* _Listed entries_
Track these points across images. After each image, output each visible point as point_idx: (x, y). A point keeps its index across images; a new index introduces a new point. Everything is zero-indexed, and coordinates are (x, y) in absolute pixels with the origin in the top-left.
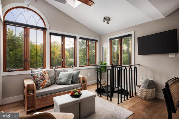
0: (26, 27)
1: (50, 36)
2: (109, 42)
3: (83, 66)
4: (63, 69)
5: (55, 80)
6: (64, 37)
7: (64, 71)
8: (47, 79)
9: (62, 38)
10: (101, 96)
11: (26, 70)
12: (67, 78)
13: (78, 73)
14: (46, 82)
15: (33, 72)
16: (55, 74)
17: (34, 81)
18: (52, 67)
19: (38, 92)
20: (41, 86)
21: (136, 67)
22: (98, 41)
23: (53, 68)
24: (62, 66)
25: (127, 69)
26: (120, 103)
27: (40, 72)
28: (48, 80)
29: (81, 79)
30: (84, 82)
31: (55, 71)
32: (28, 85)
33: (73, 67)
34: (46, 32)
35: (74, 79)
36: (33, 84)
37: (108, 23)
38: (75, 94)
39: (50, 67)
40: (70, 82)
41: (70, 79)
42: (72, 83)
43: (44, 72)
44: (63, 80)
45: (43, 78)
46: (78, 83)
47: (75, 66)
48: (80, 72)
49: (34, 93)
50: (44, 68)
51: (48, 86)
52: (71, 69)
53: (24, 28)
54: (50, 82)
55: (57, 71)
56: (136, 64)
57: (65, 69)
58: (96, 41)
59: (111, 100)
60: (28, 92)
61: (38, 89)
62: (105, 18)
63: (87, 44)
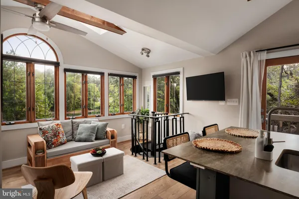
0: (30, 62)
1: (65, 73)
2: (152, 79)
3: (114, 115)
4: (83, 120)
5: (72, 135)
6: (85, 74)
7: (86, 123)
8: (61, 134)
9: (83, 75)
10: (136, 156)
11: (31, 122)
12: (88, 133)
13: (106, 126)
14: (60, 138)
15: (42, 125)
16: (72, 128)
17: (44, 137)
18: (67, 117)
19: (49, 151)
20: (53, 144)
21: (183, 117)
22: (137, 78)
23: (69, 119)
24: (83, 115)
25: (176, 119)
26: (157, 163)
27: (52, 125)
28: (63, 135)
29: (109, 133)
30: (113, 137)
31: (72, 122)
32: (35, 143)
33: (99, 116)
34: (58, 68)
35: (99, 134)
36: (43, 141)
37: (148, 56)
38: (98, 152)
39: (65, 117)
40: (94, 138)
41: (94, 133)
42: (96, 139)
43: (58, 125)
44: (83, 136)
45: (56, 134)
46: (104, 139)
47: (103, 114)
48: (107, 124)
49: (44, 153)
50: (57, 118)
51: (62, 144)
52: (96, 119)
53: (27, 63)
54: (65, 138)
55: (75, 123)
56: (185, 112)
57: (86, 119)
58: (134, 78)
59: (147, 160)
60: (36, 151)
61: (49, 147)
62: (143, 50)
63: (120, 83)
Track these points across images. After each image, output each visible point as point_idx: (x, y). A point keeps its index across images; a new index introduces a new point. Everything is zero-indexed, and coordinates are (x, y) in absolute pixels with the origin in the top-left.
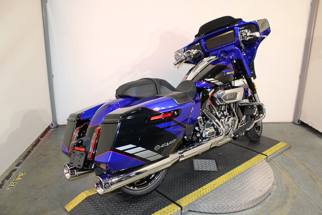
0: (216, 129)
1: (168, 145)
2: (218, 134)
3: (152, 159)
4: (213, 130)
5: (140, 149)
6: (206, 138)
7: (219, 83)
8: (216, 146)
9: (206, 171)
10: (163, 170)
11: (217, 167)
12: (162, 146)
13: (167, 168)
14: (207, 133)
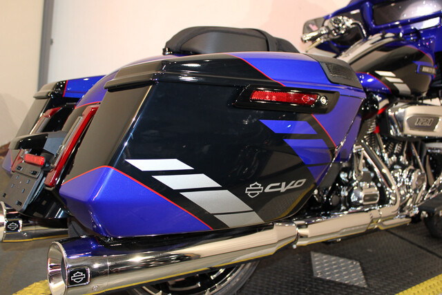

* _Goal of the exercise_
Copy the items word for word, starting at the first line and stopping after the line that contains "7: (64, 71)". Omit the pictures from your copy.

* _Your solution_
Track these points across images. After each image, output each visible point as point_idx: (x, y). A point keeps its index across images; a new index introduces a new point. Everything is zero-indexed, and coordinates are (x, y) in absolute pixels with the origin in the top-left.
0: (26, 27)
1: (50, 36)
2: (109, 42)
3: (83, 66)
4: (63, 69)
5: (55, 80)
6: (64, 37)
7: (64, 71)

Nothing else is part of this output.